Does this fix the issue in EAS energy calculation you mentioned
initially? We now add/subtract task rbl_avg from CPU rbl_avg but can we
now use this value correctly in util_avg based EAS?

How do you want to solve the power consumption regression in you
low-power use cases? Since you mentioned per-CPU tasks in those
contention scenarios (per-CPU worker vs producer *), do you plan to only
use boost in cpu_util() in case the affinity of p (worker) is not
constrained? Not sure whether the consumer (CPU affinity not
constrained) also has rbl_avg > util_avg?

*
https://lore.kernel.org/r/4adbab4d-f9e4-4354-aa1e-48f11b1fd208@transsion.com


[...]
Re: [PATCH v2] sched/fair: Fix cpu_util runnable_avg arithmetic
Posted by Hongyan Xia 2 days, 16 hours ago
On 6/5/2026 6:35 PM, Dietmar Eggemann wrote:
> On 05.06.26 11:43, Hongyan Xia wrote:
>> From: Hongyan Xia <hongyan.xia@transsion.com>
>>
>> If we take runnable_avg in max(runnable_avg, util_avg) in cpu_util(), we
>> should then add or subtract task runnable_avg, but the arithmetic below
>> is still with task util_avg. This mixes runnable_avg with util_avg which
>> is incorrect.
>>
>> Fix by always doing arithmetic with runnable_avg and only take
>> max(runnable_avg, util_avg) at the last step.
>>
>> Fixes: 7d0583cf9ec7 ("sched/fair, cpufreq: Introduce 'runnable boosting'")
>> Signed-off-by: Hongyan Xia <hongyan.xia@transsion.com>
>
> Does this fix the issue in EAS energy calculation you mentioned
> initially? We now add/subtract task rbl_avg from CPU rbl_avg but can we
> now use this value correctly in util_avg based EAS?

It does improve things a bit. It used to occasionally pile up tasks on
the same CPU, which happens less after this patch. At least it now gets
the maths right so this fix should probably be in regardless.

> How do you want to solve the power consumption regression in you
> low-power use cases? Since you mentioned per-CPU tasks in those
> contention scenarios (per-CPU worker vs producer *), do you plan to only
> use boost in cpu_util() in case the affinity of p (worker) is not
> constrained? Not sure whether the consumer (CPU affinity not
> constrained) also has rbl_avg > util_avg?

This patch only gets the maths right but the energy regression is still
big because frequency hasn't changed. The producer-consumer is only the
worst offender, not the only one. Trouble is that runnable_avg is just a
big number to deal with in general, and you could easily double or
triple your frequency if you have many small threads around (which is
the case in our mobile cases).

We haven't found a good solution to solve it completely. I keep
wondering if there could be a better metric than raw runnable_avg. One
that is not so big in magnitude and does a much better job to tell the
true contention where boosting frequency helps.

> *
> https://lore.kernel.org/r/4adbab4d-f9e4-4354-aa1e-48f11b1fd208@transsion.com
>
>
> [...]

• • •

### EXERCISE OBJECTIVE
Transcribe the part of the scheduler patch discussion starting with "It does improve" and going on through "be in regardless.", word for word.

• • •

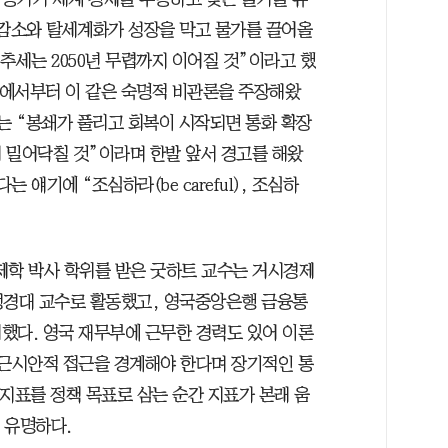
 감소와 탈세계화가 성장을 막고 물가를 끌어올
추세는 2050년 무렵까지 이어질 것”이라고 했
전’에서부터 이 같은 숙명적 비관론을 주장해왔
는 “봉쇄가 풀리고 회복이 시작되면 통화 확장
 밀어닥칠 것”이라며 한발 앞서 경고를 해왔
 얘기에 “조심하라(be careful), 조심하
학 박사 학위를 받은 굿하트 교수는 거시경제
경대 교수로 활동했고, 영국중앙은행 금융통
했다. 영국 재무부에 근무한 경력도 있어 이론
 근시안적 접근을 경계해야 한다며 장기적인 통
지표를 정책 목표로 삼는 순간 지표가 본래 움
 유명하다.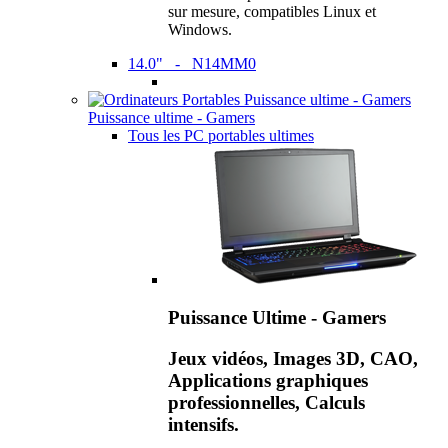
sur mesure, compatibles Linux et
Windows.
14.0" - N14MM0
Puissance ultime - Gamers
Tous les PC portables ultimes
Puissance Ultime - Gamers
Jeux vidéos, Images 3D, CAO,
Applications graphiques
professionnelles, Calculs
intensifs.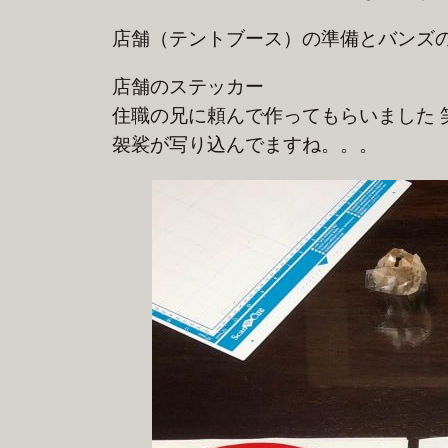
店舗（テントブース）の準備とバンズ
店舗のステッカー
住職の兄に頼んで作ってもらいました 
袈裟が写り込んでますね。。。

• • •

### SOLUTION FOR THIS EXERCISE
It does improve things a bit. It used to occasionally pile up tasks on
the same CPU, which happens less after this patch. At least it now gets
the maths right so this fix should probably be in regardless.